Officials at provincial public pension funds in Ontario and British Columbia praised the creation of a cooperative capital markets regulatory system announced by the finance ministers of Canada and the two provinces.
In the agreement announced Thursday by Jim Flaherty, Canada's finance minister, a single regulator would administer capital markets regulations for Ontario and British Columbia along with any other provinces that choose to join. It would operate independently of the governments and be funded through a single set of fees.
Currently there is no national capital markets regulator in Canada; each province administers its own capital markets regulations.

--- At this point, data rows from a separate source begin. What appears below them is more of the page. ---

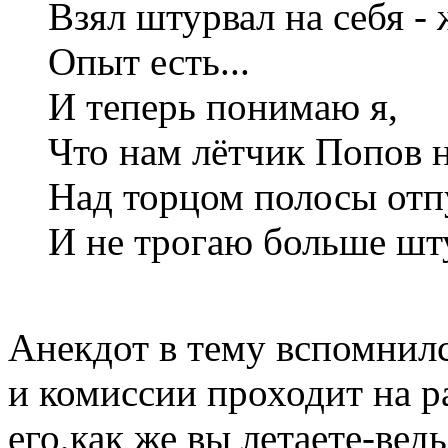
Взял штурвал на себя -
Опыт есть...
И теперь понимаю я,
Что нам лётчик Попов не
Над торцом полосы от
И не трогаю больше шт
Анекдот в тему вспомнилс
и комиссии проходит на р
его,как же вы летаете-вед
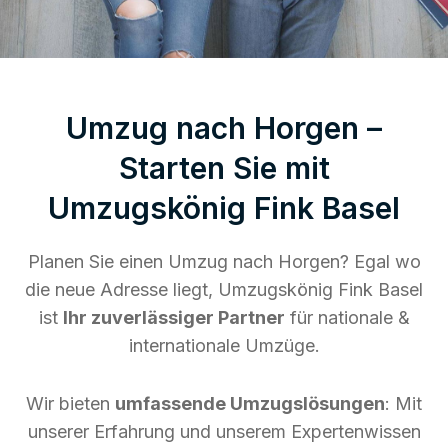
Umzug nach Horgen –
Starten Sie mit
Umzugskönig Fink Basel
Planen Sie einen Umzug nach Horgen? Egal wo
die neue Adresse liegt, Umzugskönig Fink Basel
ist
Ihr zuverlässiger Partner
für nationale &
internationale Umzüge.
Wir bieten
umfassende Umzugslösungen
: Mit
unserer Erfahrung und unserem Expertenwissen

The regulatory system “is a significant milestone for Canadian securities regulation and for the future of the financial markets,” Doug Pearce, CEO and chief investment officer of the C$102.8 billion (US$99.9 billion) British Columbia Investment Management Corp., Victoria, said in an e-mail. “We believe a single national securities regulator will have a number of benefits, including enhancing investor protection, help managing systemic risk, and being more efficient. We are also hopeful that this will serve to improve the enforcement of securities laws.”
Mr. Pearce said he hopes “the other provinces and territories will join this initiative.”
“We applaud the efforts of Michael de Jong, B.C. minister of finance, and Charles Sousa, Ontario minister of finance, to show leadership on this initiative,” Jim Leech, president and CEO of the C$129.5 billion Ontario Teachers' Pension Plan, Toronto, said in a news release on the plan's website.
Ontario Teachers “contends that Canada needs more efficient and transparent capital markets and that the current fragmentation of the Canadian regulatory system must be addressed,” according to the OTPP release. The pension fund encouraged all Canadian provinces to join the cooperative system. Deborah Allan, OTPP spokeswoman, could not provide further comment.
Linda Sims, spokeswoman at the C$183.3 billion Canada Pension Plan Investment Board, Toronto, said board officials had no comment. Leo de Bever, CEO of the C$70 billion Alberta Investment Management Corp., Edmonton, could not be reached for comment by press time.